I recently printed a paper that asks to prove the "amazing" claim that for all $a_1,a_2,\dots$

$$\sum_{k=1}^\infty\frac{a_1a_2\cdots a_{k-1}}{(x+a_1)\cdots(x+a_k)}=\frac{1}{x}$$

and thus (probably) that

$$\zeta(3)=\frac{5}{2}\sum_{n=1}^\infty {2n\choose n}^{-1}\frac{(-1)^{n-1}}{n^3}$$

Since the paper gives no information on $a_n$, should it be possible to prove that the relation holds for any "context-reasonable" $a_1$? For example, letting $a_n=1$ gives

$$\sum_{k=1}^\infty\frac{1}{(x+1)^k}=\frac{1}{x}$$

which is true.

The article is "A Proof that Euler Missed..." An Informal Report - Alfred van der Poorten.

Answer 1

For every $n\geqslant1$ and every $(x,a_1,\ldots,a_n)$ such that $x\ne -a_k$ for every $k$, $$ \color{red}{\sum_{k=1}^n\frac{a_1a_2\cdots a_{k-1}x}{(x+a_1)\cdots(x+a_k)}=1-\frac{a_1a_2\cdots a_{n}}{(x+a_1)\cdots(x+a_n)}} $$ Hence the formula in the post holds if and only if $$ \prod_{k=1}^{\infty}\frac{a_k}{x+a_k}=0, $$ which, for $x\gt0$ and at least if the sequence $(a_k)$ is nonnegative, is equivalent to the fact that $$ \color{green}{\sum_{k}\frac1{a_k}}\ \text{diverges}. $$ Here is a probabilistic proof of the finitary version, valid for every nonnegative $a_k$ and positive $x$ (note that once one knows these two rational expressions in $(x,a_1,\ldots,a_n)$ coincide for these values, one knows they are in fact identical).

Proof: Assume that one performs a sequence of $n$ independent experiments and that the $k$th experiment succeeds with probability $$p_k=\frac{x}{x+a_k}.$$ Then the $k$th term of the sum on the LHS of the equation above is the probability that every experiment from $1$ to $k-1$ failed and that experiment $k$ succeeded.
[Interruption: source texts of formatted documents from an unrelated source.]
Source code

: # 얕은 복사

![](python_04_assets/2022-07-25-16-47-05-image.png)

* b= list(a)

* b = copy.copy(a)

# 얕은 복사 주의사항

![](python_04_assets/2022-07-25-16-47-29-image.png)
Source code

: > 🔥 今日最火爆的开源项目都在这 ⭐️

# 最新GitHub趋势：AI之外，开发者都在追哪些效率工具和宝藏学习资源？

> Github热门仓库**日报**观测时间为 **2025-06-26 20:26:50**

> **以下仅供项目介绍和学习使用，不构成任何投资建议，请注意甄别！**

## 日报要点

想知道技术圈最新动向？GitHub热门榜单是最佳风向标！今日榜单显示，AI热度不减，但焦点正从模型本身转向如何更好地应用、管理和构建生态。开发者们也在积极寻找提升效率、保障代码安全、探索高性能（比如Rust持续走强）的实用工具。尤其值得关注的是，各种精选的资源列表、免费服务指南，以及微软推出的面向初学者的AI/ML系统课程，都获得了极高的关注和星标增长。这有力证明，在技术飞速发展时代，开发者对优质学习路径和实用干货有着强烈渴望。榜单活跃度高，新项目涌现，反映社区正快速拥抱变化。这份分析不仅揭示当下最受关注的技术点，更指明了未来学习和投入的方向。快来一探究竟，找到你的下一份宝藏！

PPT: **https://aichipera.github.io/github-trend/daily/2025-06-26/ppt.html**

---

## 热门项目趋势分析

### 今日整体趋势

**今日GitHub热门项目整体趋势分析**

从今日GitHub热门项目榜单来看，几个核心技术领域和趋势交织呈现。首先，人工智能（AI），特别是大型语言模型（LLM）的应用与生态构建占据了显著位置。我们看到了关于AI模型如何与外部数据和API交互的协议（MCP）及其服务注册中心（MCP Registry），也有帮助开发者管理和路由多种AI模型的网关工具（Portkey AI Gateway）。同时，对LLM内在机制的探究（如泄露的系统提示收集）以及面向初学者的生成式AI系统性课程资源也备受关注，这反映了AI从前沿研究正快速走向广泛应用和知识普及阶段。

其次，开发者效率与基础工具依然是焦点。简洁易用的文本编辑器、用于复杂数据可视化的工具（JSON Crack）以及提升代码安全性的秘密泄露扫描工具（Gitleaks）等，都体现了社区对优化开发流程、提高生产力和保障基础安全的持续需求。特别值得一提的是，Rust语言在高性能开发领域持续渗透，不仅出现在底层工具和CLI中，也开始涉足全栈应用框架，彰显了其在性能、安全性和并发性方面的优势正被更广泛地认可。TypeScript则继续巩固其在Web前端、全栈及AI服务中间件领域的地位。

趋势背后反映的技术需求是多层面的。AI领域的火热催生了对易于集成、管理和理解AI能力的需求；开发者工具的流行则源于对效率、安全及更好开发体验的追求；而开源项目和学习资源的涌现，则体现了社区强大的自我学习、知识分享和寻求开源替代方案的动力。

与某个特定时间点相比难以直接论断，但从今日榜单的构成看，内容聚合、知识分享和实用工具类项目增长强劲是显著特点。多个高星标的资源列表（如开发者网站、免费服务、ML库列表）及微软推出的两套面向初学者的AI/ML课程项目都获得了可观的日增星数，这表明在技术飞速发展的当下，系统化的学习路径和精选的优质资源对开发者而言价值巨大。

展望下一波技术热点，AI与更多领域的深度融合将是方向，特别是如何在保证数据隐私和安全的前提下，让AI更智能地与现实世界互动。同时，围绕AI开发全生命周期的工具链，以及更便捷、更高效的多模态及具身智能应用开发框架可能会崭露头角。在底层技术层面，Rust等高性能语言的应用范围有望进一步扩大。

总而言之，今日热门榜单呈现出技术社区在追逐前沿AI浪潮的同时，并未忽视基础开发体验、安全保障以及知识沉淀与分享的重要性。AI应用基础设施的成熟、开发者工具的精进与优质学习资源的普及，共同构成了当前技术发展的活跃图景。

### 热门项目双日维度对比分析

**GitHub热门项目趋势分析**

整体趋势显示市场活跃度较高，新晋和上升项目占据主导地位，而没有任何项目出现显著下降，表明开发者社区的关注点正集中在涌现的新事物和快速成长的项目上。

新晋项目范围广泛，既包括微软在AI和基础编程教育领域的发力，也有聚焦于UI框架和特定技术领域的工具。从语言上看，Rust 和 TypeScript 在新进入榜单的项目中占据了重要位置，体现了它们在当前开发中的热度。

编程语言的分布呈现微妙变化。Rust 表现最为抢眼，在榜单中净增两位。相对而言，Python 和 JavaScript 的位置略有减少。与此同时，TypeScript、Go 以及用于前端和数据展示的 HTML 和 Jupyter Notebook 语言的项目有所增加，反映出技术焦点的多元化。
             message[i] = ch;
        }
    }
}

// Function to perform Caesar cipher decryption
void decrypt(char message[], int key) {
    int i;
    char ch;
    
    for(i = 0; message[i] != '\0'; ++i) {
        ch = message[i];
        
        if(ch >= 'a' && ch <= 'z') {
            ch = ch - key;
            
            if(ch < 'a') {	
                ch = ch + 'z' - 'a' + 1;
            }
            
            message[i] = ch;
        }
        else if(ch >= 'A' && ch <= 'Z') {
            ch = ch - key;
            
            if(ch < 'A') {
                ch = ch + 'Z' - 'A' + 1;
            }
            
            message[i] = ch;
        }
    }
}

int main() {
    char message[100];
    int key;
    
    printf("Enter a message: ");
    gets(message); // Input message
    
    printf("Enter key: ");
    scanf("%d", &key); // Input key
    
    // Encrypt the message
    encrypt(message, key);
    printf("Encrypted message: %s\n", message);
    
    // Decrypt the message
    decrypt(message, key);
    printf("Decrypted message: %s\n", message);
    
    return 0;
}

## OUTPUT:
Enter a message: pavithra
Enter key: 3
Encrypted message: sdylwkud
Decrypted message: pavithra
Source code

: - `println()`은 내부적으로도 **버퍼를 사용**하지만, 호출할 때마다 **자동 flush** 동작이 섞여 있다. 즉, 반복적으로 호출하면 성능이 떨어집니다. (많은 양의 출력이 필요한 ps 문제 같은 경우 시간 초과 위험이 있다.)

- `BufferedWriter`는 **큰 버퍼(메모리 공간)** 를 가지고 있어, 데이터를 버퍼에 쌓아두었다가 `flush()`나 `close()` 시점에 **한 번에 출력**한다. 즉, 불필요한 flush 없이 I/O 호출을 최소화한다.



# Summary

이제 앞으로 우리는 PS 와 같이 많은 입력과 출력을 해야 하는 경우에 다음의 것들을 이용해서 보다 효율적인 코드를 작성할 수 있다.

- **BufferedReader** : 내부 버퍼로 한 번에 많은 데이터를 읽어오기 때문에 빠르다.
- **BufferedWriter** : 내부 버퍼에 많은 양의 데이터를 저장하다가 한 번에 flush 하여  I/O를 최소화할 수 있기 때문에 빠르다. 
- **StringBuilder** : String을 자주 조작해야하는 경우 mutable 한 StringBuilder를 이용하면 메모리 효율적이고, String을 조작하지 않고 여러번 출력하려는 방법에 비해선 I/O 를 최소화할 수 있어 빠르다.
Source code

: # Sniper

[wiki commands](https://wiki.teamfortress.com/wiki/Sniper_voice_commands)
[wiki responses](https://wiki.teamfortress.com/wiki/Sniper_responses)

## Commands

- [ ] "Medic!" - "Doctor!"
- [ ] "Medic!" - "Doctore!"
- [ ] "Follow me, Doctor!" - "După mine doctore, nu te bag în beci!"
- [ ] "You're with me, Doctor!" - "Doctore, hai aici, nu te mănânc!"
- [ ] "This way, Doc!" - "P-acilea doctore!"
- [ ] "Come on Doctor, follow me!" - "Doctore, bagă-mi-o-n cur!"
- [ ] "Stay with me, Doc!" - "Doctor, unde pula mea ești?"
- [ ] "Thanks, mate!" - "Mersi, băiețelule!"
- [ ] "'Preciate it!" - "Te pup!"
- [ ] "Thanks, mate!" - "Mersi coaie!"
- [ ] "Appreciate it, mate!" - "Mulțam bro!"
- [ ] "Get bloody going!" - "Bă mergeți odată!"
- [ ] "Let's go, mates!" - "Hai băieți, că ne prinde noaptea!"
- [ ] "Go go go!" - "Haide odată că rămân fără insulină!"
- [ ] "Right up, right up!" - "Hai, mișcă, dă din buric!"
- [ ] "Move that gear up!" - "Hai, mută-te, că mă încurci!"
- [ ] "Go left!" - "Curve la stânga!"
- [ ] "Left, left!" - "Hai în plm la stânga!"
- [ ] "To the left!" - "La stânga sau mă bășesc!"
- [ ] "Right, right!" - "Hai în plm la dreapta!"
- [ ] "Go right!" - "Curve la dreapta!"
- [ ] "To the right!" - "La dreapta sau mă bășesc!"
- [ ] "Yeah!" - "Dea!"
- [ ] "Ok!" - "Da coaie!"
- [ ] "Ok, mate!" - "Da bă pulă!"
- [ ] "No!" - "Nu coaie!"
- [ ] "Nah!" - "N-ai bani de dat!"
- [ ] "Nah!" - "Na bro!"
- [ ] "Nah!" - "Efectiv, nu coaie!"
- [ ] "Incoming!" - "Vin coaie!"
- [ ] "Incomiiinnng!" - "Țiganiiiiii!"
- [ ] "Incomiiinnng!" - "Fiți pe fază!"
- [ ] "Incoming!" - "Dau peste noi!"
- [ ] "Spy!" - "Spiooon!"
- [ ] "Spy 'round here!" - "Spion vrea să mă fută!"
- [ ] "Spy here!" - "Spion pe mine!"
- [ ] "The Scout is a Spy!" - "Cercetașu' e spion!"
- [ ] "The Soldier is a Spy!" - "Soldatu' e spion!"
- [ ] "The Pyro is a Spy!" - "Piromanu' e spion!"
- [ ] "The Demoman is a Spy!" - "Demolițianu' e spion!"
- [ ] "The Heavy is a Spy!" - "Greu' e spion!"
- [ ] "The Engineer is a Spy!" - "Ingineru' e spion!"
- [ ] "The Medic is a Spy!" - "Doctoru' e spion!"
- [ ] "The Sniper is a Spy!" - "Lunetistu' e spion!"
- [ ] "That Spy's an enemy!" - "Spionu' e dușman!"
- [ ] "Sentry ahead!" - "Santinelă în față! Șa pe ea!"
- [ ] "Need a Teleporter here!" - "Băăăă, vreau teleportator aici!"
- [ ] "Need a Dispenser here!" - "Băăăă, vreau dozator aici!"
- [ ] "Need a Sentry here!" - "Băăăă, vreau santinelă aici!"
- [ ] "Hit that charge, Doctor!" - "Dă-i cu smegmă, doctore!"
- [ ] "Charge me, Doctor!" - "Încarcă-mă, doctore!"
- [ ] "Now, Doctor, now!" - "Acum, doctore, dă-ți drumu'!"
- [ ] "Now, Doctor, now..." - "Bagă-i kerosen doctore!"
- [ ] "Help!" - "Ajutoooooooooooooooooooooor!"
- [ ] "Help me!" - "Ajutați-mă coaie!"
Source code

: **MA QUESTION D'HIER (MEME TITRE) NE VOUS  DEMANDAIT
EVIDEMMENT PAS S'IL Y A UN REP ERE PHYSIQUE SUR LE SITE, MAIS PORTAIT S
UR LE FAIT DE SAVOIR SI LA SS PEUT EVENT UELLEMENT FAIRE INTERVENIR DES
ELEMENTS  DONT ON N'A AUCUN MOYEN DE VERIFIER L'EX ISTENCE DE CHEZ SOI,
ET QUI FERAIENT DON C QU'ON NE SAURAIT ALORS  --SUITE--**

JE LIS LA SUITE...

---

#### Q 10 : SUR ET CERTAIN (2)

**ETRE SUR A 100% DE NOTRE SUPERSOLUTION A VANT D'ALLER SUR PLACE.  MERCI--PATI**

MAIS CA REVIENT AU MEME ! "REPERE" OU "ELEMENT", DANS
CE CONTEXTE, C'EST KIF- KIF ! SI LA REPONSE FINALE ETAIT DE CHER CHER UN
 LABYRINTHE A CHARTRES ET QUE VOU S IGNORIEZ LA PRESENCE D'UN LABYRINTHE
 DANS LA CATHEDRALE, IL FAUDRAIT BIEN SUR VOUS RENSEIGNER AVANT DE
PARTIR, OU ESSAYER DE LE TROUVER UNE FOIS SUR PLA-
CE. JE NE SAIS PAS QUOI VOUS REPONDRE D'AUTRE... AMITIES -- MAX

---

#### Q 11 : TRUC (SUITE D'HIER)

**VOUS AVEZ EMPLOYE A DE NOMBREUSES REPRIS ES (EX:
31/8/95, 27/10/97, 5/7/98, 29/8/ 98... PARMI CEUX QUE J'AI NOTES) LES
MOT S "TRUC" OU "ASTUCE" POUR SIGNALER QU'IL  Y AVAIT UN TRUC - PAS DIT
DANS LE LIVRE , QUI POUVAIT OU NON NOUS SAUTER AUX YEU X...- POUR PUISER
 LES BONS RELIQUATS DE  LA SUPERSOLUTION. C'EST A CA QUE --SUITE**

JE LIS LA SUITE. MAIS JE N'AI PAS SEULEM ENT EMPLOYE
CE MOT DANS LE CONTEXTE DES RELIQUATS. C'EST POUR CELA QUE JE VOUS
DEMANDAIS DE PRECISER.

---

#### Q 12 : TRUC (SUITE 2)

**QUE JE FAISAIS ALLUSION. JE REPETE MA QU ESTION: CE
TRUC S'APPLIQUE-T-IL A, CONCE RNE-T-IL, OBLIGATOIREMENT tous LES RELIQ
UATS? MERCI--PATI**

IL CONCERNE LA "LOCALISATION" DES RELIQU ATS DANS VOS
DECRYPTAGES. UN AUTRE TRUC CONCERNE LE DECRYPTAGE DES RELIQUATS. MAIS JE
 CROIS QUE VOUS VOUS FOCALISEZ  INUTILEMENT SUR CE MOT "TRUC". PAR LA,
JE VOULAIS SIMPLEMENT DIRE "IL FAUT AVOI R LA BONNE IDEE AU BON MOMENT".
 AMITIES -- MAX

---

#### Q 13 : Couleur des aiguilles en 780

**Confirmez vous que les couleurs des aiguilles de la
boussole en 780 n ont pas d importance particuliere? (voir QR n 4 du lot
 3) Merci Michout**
Hence their sum is the probability of the disjoint union of these events, which is exactly the event that at least one experiment from $1$ to $n$ succeeded. The complementary event corresponds to $n$ failures, hence its probability is the product from $1$ to $n$ of the probabilities of failures $1-p_k$, that is, $$\prod_{k=1}^n(1-p_k)=\prod_{k=1}^n\frac{a_k}{x+a_k}.$$ This proves the claim.

Answer 2

Formally, the first identity is repeated application of the rewriting rule

$$\dfrac 1 x = \dfrac 1 {x+a} + \dfrac {a}{x(x+a)} $$

to its own rightmost term, first with $a = a_1$, then $a=a_2$, then $a=a_3, \ldots$

The only convergence condition on the $a_i$'s is that the $n$th term in the infinite sum go to zero. [i.e. that $a_1 a_2 \dots a_n / (x+a_1)(x+a_2) \dots (x+a_n)$ converges to zero for large $n$].